Recopiez, s'il vous plaît, le passage de l'extrait qui va de « La fragilité psychologique » jusqu'à « fil des années. ».

:: Extrait du document ::
--
Lorsque sa petite amie Rachel lui fait découvrir The Rise and Fall of Ziggy
Stardust, Frank s'interroge. Ce n'est que bien plus tard qu'il comprendra que le message extraterrestre inhérent à cet album lui est parvenu de manière subliminaleet qu'il parle de « la guerre ». Et Frank a entendu résonner dans son corps le système d'alerte de la Terre. La théorie d'Eddie, qu'il a rencontré via le forum ufologique LAvventura, est que l'Art est une histoire secrète de la guerre, un commentaire critique codé sur la structure du pouvoir, un manifeste de résistance.
La fragilité psychologique de Frank lui a valu d'être interné une première fois à l'adolescence pour anxiété généralisée et une seconde fois à la fin de ses études supérieures. Cependant, Rachel a porté avec lui le poids de sa peur et a continué à l'aimer au fil des années.
Bien que Rachel tente de l'en dissuader, Frank se rend en France rejoindre Eddie – qu'il n'a jamais vu en vrai – pour y rencontrer des membres actifs du groupe LAvventura qu'Eddie nomme le cabinet de guerre.
--
:: Données fournies ::
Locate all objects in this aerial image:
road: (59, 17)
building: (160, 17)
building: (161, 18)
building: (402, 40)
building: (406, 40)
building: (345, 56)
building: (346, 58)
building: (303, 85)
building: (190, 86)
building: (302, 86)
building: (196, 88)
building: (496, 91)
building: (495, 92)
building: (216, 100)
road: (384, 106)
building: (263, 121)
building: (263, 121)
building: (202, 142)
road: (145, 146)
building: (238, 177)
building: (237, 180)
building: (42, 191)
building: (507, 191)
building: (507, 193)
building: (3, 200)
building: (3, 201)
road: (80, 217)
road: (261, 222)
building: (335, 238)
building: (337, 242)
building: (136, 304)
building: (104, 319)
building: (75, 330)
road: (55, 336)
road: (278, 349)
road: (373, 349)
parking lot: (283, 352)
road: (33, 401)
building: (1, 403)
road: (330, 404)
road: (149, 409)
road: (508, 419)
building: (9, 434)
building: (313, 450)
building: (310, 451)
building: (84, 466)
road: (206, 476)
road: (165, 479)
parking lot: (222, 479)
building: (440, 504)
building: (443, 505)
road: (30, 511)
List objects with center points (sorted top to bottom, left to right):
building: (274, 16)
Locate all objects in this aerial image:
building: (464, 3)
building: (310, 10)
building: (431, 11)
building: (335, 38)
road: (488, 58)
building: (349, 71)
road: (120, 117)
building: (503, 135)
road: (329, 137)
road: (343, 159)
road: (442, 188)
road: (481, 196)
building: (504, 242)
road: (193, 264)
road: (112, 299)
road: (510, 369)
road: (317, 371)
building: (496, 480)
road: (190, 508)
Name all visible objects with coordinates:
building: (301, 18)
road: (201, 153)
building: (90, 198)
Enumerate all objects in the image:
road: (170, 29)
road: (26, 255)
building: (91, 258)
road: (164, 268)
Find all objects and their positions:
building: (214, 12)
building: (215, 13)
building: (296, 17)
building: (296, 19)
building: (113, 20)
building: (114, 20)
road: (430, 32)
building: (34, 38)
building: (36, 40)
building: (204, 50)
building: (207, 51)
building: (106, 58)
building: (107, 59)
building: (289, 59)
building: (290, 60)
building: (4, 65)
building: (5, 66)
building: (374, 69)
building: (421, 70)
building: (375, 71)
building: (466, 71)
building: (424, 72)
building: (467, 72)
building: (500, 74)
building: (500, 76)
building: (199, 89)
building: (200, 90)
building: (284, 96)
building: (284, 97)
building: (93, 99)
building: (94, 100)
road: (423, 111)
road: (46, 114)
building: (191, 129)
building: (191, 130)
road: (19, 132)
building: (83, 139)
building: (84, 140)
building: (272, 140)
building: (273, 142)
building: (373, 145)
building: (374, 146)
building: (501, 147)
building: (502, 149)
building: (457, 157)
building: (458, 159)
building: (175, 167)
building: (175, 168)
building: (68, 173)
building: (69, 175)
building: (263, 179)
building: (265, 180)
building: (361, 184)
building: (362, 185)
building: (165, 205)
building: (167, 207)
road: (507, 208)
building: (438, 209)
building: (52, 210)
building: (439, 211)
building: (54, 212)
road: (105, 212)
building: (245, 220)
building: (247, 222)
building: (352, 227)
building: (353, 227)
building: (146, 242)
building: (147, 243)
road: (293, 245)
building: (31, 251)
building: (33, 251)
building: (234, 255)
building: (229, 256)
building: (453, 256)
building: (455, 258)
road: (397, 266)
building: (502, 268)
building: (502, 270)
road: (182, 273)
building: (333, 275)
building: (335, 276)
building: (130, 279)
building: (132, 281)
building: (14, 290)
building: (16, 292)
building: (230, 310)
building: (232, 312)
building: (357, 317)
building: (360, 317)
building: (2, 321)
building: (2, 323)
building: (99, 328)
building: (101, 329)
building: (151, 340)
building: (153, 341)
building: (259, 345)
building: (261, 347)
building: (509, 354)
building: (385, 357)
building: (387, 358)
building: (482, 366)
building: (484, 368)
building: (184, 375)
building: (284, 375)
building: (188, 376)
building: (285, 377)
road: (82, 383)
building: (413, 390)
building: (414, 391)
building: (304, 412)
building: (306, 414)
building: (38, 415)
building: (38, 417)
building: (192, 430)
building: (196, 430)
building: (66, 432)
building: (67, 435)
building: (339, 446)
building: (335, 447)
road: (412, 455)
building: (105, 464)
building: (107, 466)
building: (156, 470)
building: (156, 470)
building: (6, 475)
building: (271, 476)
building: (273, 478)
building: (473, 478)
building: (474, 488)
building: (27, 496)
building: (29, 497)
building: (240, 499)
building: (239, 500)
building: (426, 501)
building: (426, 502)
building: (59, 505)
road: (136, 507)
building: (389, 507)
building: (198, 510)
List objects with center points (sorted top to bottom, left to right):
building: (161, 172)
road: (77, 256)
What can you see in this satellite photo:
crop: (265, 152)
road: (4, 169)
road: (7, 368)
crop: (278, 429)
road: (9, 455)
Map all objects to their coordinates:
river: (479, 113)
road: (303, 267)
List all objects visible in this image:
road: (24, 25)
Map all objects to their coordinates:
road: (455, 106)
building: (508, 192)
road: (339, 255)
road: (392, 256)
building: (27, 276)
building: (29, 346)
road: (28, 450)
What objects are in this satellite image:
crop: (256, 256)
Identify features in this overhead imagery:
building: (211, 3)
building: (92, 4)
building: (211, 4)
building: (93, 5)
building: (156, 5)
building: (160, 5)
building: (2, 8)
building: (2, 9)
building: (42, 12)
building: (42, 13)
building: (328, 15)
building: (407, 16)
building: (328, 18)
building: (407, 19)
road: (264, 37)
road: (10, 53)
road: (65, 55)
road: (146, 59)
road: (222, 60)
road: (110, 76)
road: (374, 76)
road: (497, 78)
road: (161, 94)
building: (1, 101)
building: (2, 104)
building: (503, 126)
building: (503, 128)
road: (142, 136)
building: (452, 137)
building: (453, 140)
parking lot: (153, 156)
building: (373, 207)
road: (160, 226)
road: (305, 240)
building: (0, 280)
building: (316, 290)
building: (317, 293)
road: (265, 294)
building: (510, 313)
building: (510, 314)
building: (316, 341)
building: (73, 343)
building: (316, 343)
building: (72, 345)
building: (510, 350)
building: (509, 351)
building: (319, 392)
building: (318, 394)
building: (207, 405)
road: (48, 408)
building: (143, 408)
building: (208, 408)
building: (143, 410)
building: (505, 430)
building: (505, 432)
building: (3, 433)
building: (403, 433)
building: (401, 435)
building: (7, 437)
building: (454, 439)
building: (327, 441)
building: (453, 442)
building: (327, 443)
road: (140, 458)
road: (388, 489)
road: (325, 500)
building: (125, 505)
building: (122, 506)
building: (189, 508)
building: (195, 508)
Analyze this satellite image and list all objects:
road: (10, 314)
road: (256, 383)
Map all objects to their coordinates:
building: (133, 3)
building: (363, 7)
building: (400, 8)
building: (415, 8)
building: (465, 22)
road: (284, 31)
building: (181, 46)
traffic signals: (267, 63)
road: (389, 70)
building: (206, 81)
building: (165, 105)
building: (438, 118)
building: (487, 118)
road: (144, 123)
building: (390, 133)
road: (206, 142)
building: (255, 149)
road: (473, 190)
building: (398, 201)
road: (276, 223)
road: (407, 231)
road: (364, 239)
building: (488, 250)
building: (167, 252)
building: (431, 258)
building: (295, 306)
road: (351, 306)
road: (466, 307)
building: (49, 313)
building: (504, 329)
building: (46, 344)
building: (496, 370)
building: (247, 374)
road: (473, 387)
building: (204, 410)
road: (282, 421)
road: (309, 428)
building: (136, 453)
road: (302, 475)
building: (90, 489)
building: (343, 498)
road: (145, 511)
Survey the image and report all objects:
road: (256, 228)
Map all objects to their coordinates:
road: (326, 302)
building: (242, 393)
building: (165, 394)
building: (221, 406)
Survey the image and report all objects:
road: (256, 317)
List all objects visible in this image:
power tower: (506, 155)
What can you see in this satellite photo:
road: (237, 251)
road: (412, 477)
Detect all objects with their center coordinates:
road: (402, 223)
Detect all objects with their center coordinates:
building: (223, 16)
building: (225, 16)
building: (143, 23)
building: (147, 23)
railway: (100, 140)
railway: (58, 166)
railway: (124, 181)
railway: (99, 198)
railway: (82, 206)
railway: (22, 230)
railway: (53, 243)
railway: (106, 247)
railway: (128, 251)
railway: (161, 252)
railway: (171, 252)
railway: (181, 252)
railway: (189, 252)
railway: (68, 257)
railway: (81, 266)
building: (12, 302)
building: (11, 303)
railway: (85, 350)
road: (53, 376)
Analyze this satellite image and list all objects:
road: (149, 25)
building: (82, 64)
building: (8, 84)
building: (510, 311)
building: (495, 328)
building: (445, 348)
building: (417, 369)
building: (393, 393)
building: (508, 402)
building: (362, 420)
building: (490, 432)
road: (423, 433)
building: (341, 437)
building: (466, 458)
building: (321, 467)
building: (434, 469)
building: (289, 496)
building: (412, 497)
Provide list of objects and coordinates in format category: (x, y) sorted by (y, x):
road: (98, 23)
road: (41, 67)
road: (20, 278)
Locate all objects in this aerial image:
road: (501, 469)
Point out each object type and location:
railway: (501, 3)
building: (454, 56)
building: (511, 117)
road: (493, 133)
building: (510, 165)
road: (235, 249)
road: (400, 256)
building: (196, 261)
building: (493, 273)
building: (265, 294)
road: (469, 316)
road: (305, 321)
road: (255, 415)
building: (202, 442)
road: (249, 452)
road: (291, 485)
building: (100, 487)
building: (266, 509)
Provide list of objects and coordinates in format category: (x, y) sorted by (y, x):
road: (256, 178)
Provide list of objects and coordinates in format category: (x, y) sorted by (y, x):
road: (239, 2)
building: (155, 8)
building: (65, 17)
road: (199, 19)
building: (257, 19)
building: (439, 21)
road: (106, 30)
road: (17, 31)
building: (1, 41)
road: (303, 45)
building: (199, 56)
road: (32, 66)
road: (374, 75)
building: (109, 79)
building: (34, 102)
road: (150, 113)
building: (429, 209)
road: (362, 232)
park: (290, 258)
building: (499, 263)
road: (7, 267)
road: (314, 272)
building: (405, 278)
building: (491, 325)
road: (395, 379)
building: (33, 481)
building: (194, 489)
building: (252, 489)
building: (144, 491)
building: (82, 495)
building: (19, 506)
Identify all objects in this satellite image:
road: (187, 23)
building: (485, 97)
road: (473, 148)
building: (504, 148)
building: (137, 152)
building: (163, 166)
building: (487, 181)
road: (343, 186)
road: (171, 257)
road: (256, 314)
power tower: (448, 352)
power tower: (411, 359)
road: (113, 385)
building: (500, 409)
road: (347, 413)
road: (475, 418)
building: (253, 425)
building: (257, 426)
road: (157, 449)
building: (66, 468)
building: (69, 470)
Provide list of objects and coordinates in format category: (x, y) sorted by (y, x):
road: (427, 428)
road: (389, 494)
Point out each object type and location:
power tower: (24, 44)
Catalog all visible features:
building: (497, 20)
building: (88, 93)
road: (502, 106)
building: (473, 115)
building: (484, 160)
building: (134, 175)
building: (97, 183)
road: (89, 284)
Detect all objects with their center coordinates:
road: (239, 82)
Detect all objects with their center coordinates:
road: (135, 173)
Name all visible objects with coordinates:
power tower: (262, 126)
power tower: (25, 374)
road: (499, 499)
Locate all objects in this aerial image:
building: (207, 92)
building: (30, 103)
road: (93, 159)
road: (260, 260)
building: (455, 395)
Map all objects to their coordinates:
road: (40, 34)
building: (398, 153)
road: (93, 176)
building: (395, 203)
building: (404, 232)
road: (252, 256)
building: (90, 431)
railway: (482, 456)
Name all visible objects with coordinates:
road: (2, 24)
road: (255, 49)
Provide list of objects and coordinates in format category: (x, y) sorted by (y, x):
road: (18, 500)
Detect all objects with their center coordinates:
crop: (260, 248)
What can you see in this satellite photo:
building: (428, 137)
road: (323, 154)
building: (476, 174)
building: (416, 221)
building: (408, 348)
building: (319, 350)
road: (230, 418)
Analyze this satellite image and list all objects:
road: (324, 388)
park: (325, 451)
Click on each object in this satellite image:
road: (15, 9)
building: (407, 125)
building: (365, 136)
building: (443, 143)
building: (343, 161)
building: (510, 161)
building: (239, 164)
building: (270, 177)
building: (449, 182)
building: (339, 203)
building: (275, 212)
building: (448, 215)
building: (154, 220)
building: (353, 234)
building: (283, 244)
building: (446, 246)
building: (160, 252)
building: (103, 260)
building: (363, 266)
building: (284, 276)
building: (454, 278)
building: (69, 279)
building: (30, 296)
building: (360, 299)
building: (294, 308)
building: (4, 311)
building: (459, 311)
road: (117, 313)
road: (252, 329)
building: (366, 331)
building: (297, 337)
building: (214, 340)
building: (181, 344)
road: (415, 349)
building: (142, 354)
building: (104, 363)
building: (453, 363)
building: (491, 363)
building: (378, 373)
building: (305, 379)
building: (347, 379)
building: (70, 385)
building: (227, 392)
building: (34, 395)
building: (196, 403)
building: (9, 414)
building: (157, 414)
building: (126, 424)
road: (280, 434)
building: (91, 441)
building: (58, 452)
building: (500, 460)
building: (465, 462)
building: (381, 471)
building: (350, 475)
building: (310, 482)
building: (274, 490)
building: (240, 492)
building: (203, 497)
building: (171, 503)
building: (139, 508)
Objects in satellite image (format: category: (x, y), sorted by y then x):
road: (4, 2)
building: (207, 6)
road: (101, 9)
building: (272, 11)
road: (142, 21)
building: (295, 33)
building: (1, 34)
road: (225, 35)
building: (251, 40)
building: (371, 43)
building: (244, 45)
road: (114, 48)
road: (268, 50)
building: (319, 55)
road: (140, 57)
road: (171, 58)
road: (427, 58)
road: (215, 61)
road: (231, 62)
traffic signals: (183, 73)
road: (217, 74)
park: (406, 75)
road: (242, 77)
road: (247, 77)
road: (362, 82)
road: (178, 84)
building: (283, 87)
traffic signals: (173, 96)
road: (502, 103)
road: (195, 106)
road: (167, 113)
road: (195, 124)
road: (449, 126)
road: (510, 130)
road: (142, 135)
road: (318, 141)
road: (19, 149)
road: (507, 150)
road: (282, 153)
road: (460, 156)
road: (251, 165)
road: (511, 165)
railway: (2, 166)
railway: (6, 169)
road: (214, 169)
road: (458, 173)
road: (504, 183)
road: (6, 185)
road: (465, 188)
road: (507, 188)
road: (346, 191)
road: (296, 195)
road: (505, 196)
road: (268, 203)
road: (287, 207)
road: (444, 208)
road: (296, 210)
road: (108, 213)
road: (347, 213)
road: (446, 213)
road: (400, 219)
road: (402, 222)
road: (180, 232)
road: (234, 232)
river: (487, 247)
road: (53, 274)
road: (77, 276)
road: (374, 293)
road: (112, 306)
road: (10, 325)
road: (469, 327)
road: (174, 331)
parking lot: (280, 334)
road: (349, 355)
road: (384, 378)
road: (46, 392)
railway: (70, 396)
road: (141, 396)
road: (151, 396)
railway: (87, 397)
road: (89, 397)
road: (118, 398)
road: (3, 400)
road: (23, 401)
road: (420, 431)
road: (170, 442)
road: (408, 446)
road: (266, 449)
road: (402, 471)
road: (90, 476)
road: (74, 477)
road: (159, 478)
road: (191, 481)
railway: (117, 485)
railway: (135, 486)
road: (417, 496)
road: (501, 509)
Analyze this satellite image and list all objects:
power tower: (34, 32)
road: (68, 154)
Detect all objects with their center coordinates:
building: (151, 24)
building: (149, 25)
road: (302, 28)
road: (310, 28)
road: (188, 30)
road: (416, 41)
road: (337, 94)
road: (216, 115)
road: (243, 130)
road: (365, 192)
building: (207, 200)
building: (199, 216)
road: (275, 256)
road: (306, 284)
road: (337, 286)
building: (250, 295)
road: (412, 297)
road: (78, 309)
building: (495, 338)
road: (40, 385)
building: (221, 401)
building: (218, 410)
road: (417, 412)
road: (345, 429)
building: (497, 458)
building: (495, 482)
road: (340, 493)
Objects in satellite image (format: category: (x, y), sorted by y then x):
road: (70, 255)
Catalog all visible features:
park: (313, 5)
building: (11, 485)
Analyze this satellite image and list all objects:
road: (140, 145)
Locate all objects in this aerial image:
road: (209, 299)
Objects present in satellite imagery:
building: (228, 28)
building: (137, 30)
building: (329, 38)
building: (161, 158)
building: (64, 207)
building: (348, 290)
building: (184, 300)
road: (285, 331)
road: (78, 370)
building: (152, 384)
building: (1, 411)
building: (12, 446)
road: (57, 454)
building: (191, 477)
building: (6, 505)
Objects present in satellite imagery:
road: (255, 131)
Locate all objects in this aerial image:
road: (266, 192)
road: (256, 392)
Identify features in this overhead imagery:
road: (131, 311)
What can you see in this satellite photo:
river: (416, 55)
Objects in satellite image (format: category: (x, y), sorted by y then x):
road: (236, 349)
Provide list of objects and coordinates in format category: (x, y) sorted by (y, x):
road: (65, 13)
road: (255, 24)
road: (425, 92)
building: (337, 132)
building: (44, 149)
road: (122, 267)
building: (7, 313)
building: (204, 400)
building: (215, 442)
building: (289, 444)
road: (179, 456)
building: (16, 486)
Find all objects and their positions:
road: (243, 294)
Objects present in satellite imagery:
--
:: Réponse ::
La fragilité psychologique de Frank lui a valu d'être interné une première fois à l'adolescence pour anxiété généralisée et une seconde fois à la fin de ses études supérieures. Cependant, Rachel a porté avec lui le poids de sa peur et a continué à l'aimer au fil des années.